Erano sedici migliaja i soldati di Gioacchino, e trecento i legni da guerra e trasporto. Sul colle chiamato del Piale, poco distante dal mare, fu alzata in mezzo al campo la magnifica tenda del re, e vi attendevano intorno i capi dell’esercito e della corte, i ministri, alcuni consiglieri di stato ed altri personaggi, impiegati alle cure presenti del regno, e riserbati alle future della Sicilia. Incontro a quelle schiere, su le rive del Faro da Messina alla Torre, aveva messo il campo l’esercito inglese, dodicimila soldati, e sopra i monti accampava in seconda linea l’esercito di Sicilia diecimila altri uomini; stavano nel porto di Messina, ancorati o mobili, vascelli, fregate, legni minori da guerra, mentre si affaticavano a fortificare la minacciata marina grande numero di soldati e di operai. Per adunare oste sì grande in quei luoghi gl’Inglesi sguarnirono le piccole isole (fuorchè Santa Maura) intorno a Corfù, e di parecchie navi slargarono la crociera, sì che quella città e le altre isole Ionie, guardate da Francesi ed oramai ridotte ad estrema penuria, furono abbondevolmente provvedute.

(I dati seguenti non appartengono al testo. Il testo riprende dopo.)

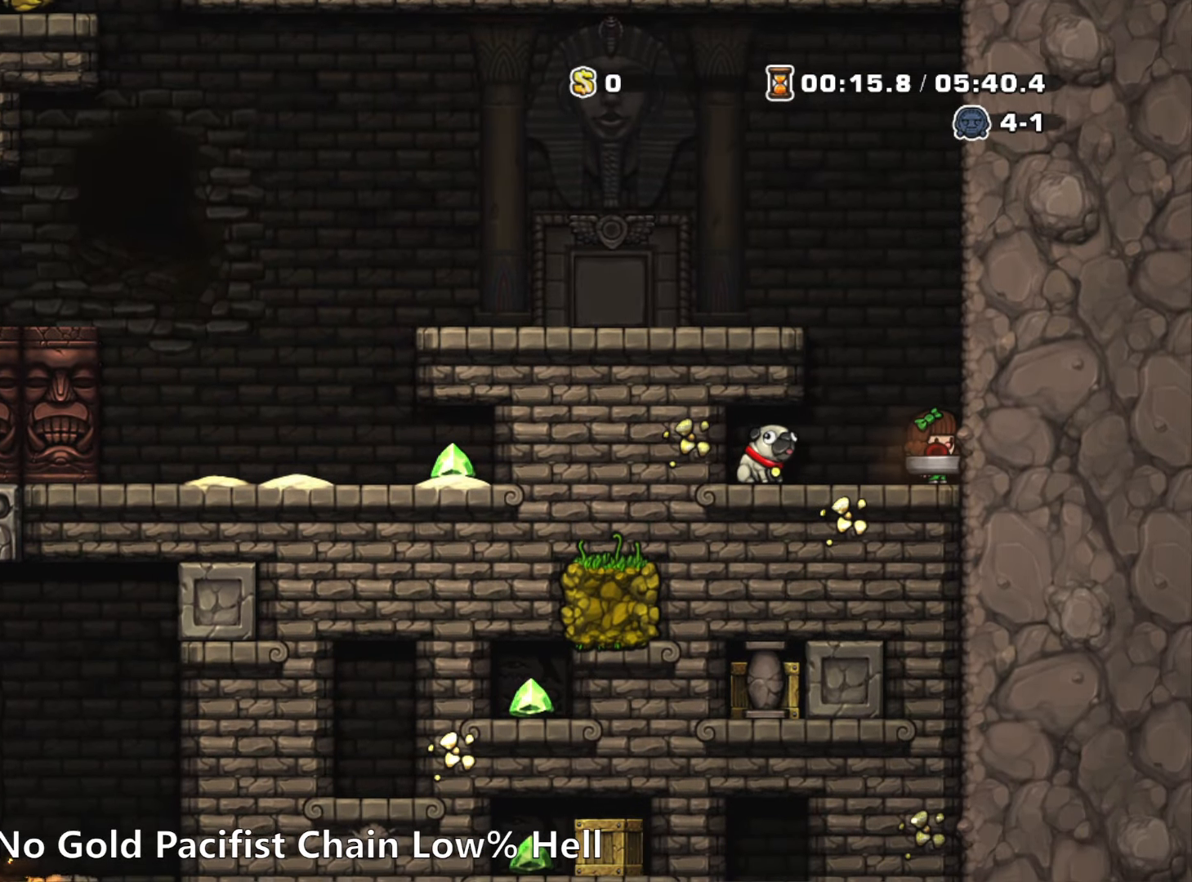
{"keys": ["left"], "events": [[350, "left", "down"]]}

Nel giorno, nella notte, da Reggio a Scilla, da Torre di Faro a Messina, in mare, in terra era guerra continua, ma più a sdegno che ad effetto; le navi inglesi venivano a combattere le napoletane fin dentro alle cale del lito di Calabria; e poichè da questa parte era poco forte l’armata, andavano incontro su piccole barche velocemente remando i nostri soldati, all’arrembaggio, modo feroce in quella guerra, perchè pieno di danni e di morti senza scopo o benefizio. Nel campo di Gioacchino spesso disponevansi navi e soldati, che simulando il tragitto, apportavano al campo inglese ansietà e travagli. E molte volte sarebbesi passato dal finto al vero se gl’impeti di Murat non ratteneva Grenier, che non potendo palesare il segreto, lo copriva con la impossibilità della impresa, mentre Gioacchino ne dimostrava l’agevolezza; e sì che ne capi dell’esercito e dell’armata, divise le sentenze, voltarono in discordie le opinioni.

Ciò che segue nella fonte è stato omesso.